Suroso mengalami l tusukan di bagian dada yang mengenai jantungnya. Korban sempat dibawa ke Puskesmas terdekat tapi nyawa tidak bisa diselamatkan. Sementara itu, pelaku Surahman sempat melarikan diri setelah melakukan aksinya tapi berhasil diamankan oleh warga beberapa jam kemudian.
Reaksi dari Pihak Terkait
Kepala Desa Ngemplak, Bambang Sutrisno, mengaku terkejut dengan peristiwa tersebut. Menurutnya, meski sempat ada perselisihan antara warga, namun tidak pernah terbayangkan bisa berujung pada tindakan kekerasan. "Kami sudah berupaya melakukan mediasi sebelumnya untuk masalah air irigasi ini. Tapi sayangnya, upaya kami tidak membuahkan hasil hingga terjadi hal yang tidak diinginkan," ujarnya.
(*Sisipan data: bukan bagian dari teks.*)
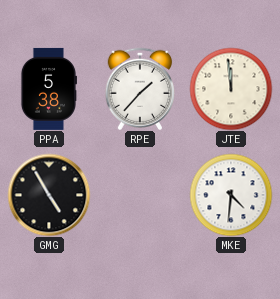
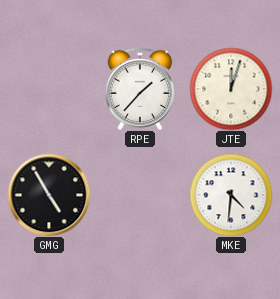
PPA: 5:38 -> none
JTE: 11:59 -> 12:03
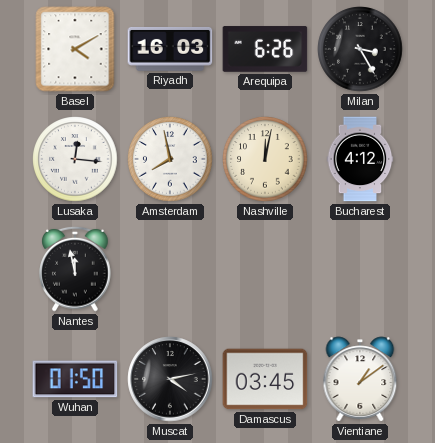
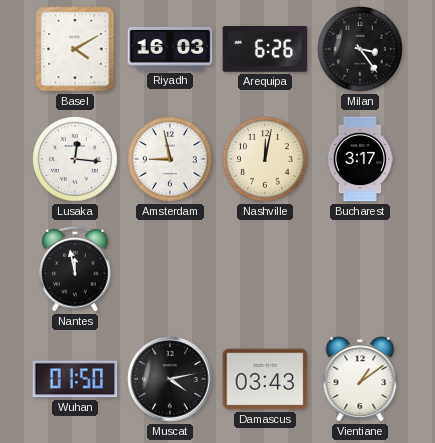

Sebelumnya, pemerintah desa telah memfasilitasi beberapa kali pertemuan antara warga yang memiliki konflik mengenai air irigasi. Namun, sepertinya solusi yang ditawarkan belum memuaskan kedua belah pihak. "Kami akan meningkatkan koordinasi dengan pihak terkait untuk mencari solusi yang lebih permanen masalah irigasi di desa kami," tambah Bambang.
Tanggapan Polisi
Polisi telah menetapkan Surahman sebagai tersangka dalam kasus ini. Barang bukti berupa sabuk pemotong padi yang digunakan dalam pembunuhan telah disita oleh pihak kepolisian. "Kami masih melakukan pemeriksaan lebih lanjut terhadap pelaku untuk mengungkap motif utama dan kondisi psikologisnya saat melakukan aksi tersebut," jelas AKP Eko Purnomo.
Polisi juga meminta masyarakat untuk tidak mengambil jalur kekerasan dalam menyelesaikan masalah, terlebih lagi masalah yang bersifat perselisihan antar tetangga. "Kami mengimbau masyarakat untuk tenang dan selalu mencari solusi secara dammi melalui dialog atau mediasi jika mengalami perselisihan. Jangan sampai terulang lagi peristiwa yang sangat menyedihkan ini," pungkasnya.
Tragedi ini menunjukkan betapa rawannya konflik sumber daya air di daerah agraris seperti Sragen, terutama pada musim kemarau. Pihak berwenang diharapkan dapat memberikan solusi yang lebih komprehensif untuk mencegah terulangnya insiden serupa di kemudian hari.